[Stored data entries]
§

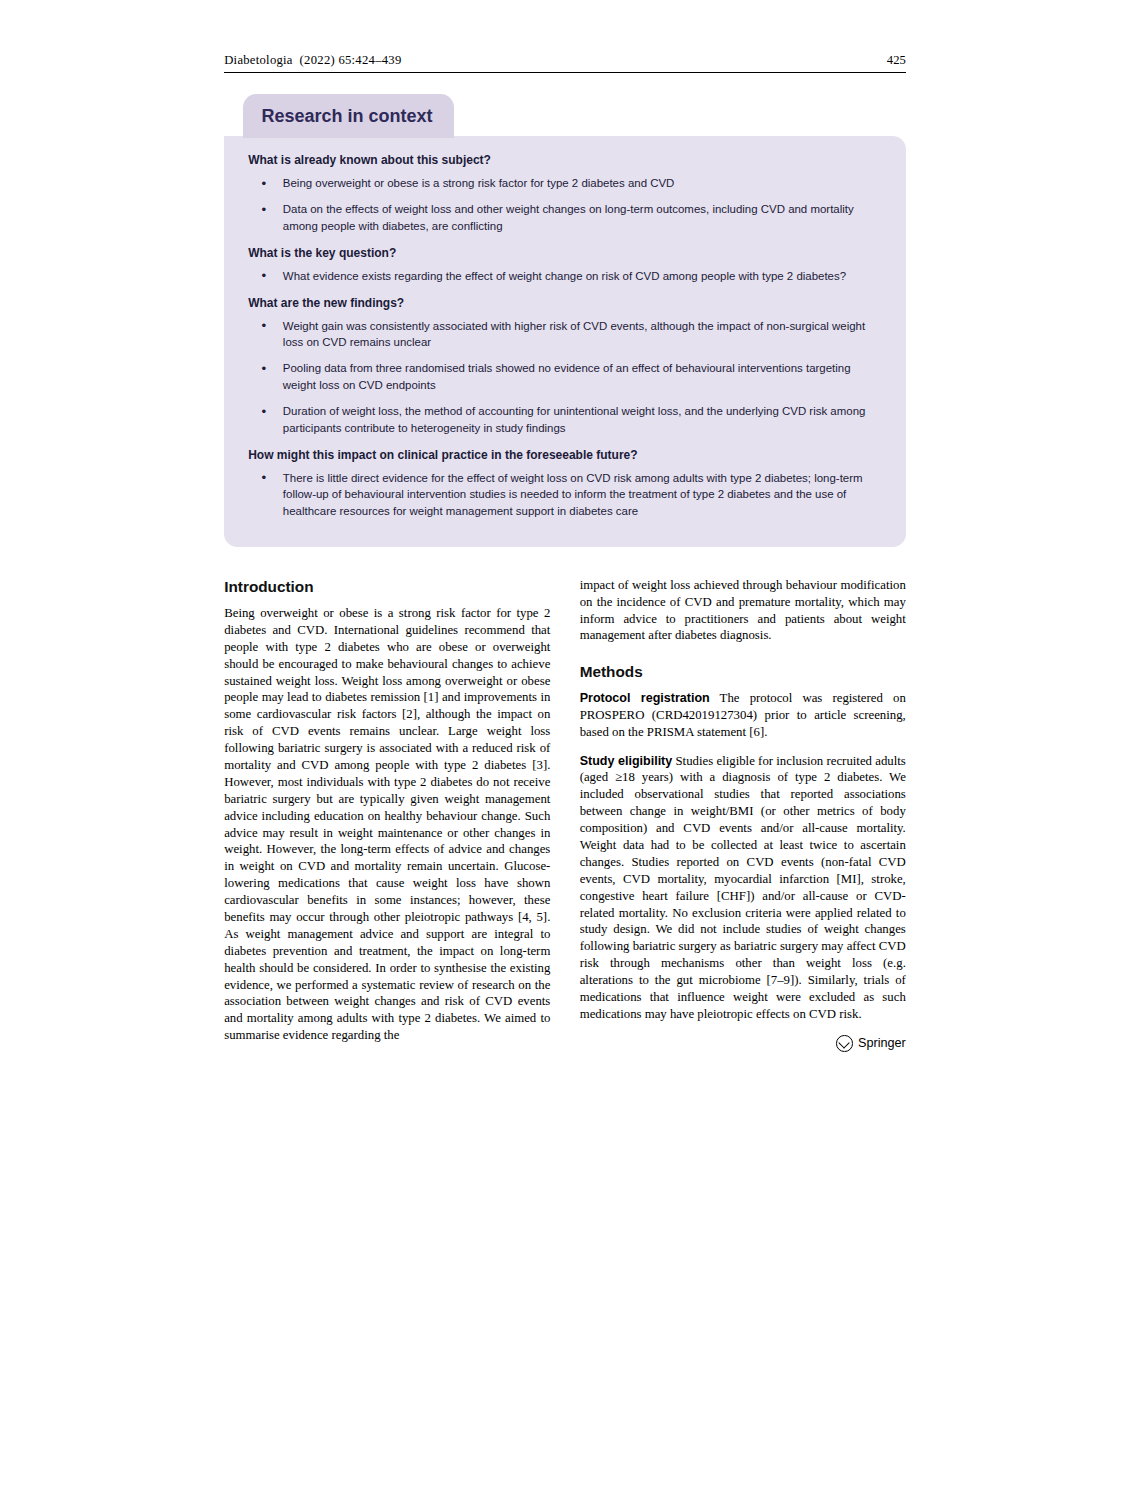Diabetologia (2022) 65:424–439
425
Research in context
What is already known about this subject?
Being overweight or obese is a strong risk factor for type 2 diabetes and CVD
Data on the effects of weight loss and other weight changes on long-term outcomes, including CVD and mortality among people with diabetes, are conflicting
What is the key question?
What evidence exists regarding the effect of weight change on risk of CVD among people with type 2 diabetes?
What are the new findings?
Weight gain was consistently associated with higher risk of CVD events, although the impact of non-surgical weight loss on CVD remains unclear
Pooling data from three randomised trials showed no evidence of an effect of behavioural interventions targeting weight loss on CVD endpoints
Duration of weight loss, the method of accounting for unintentional weight loss, and the underlying CVD risk among participants contribute to heterogeneity in study findings
How might this impact on clinical practice in the foreseeable future?
There is little direct evidence for the effect of weight loss on CVD risk among adults with type 2 diabetes; long-term follow-up of behavioural intervention studies is needed to inform the treatment of type 2 diabetes and the use of healthcare resources for weight management support in diabetes care
Introduction
Being overweight or obese is a strong risk factor for type 2 diabetes and CVD. International guidelines recommend that people with type 2 diabetes who are obese or overweight should be encouraged to make behavioural changes to achieve sustained weight loss. Weight loss among overweight or obese people may lead to diabetes remission [1] and improvements in some cardiovascular risk factors [2], although the impact on risk of CVD events remains unclear. Large weight loss following bariatric surgery is associated with a reduced risk of mortality and CVD among people with type 2 diabetes [3]. However, most individuals with type 2 diabetes do not receive bariatric surgery but are typically given weight management advice including education on healthy behaviour change. Such advice may result in weight maintenance or other changes in weight. However, the long-term effects of advice and changes in weight on CVD and mortality remain uncertain. Glucose-lowering medications that cause weight loss have shown cardiovascular benefits in some instances; however, these benefits may occur through other pleiotropic pathways [4, 5]. As weight management advice and support are integral to diabetes prevention and treatment, the impact on long-term health should be considered. In order to synthesise the existing evidence, we performed a systematic review of research on the association between weight changes and risk of CVD events and mortality among adults with type 2 diabetes. We aimed to summarise evidence regarding the
impact of weight loss achieved through behaviour modification on the incidence of CVD and premature mortality, which may inform advice to practitioners and patients about weight management after diabetes diagnosis.
Methods
Protocol registration The protocol was registered on PROSPERO (CRD42019127304) prior to article screening, based on the PRISMA statement [6].
Study eligibility Studies eligible for inclusion recruited adults (aged ≥18 years) with a diagnosis of type 2 diabetes. We included observational studies that reported associations between change in weight/BMI (or other metrics of body composition) and CVD events and/or all-cause mortality. Weight data had to be collected at least twice to ascertain changes. Studies reported on CVD events (non-fatal CVD events, CVD mortality, myocardial infarction [MI], stroke, congestive heart failure [CHF]) and/or all-cause or CVD-related mortality. No exclusion criteria were applied related to study design. We did not include studies of weight changes following bariatric surgery as bariatric surgery may affect CVD risk through mechanisms other than weight loss (e.g. alterations to the gut microbiome [7–9]). Similarly, trials of medications that influence weight were excluded as such medications may have pleiotropic effects on CVD risk.
Springer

§

- **What needs to be done**: There is a line with "What evidence exists" and a line with "Introduction" above. Copy exactly those two lines and all lines between them, with nothing else.

- **Problem solution**:
What evidence exists regarding the effect of weight change on risk of CVD among people with type 2 diabetes?
What are the new findings?
Weight gain was consistently associated with higher risk of CVD events, although the impact of non-surgical weight loss on CVD remains unclear
Pooling data from three randomised trials showed no evidence of an effect of behavioural interventions targeting weight loss on CVD endpoints
Duration of weight loss, the method of accounting for unintentional weight loss, and the underlying CVD risk among participants contribute to heterogeneity in study findings
How might this impact on clinical practice in the foreseeable future?
There is little direct evidence for the effect of weight loss on CVD risk among adults with type 2 diabetes; long-term follow-up of behavioural intervention studies is needed to inform the treatment of type 2 diabetes and the use of healthcare resources for weight management support in diabetes care
Introduction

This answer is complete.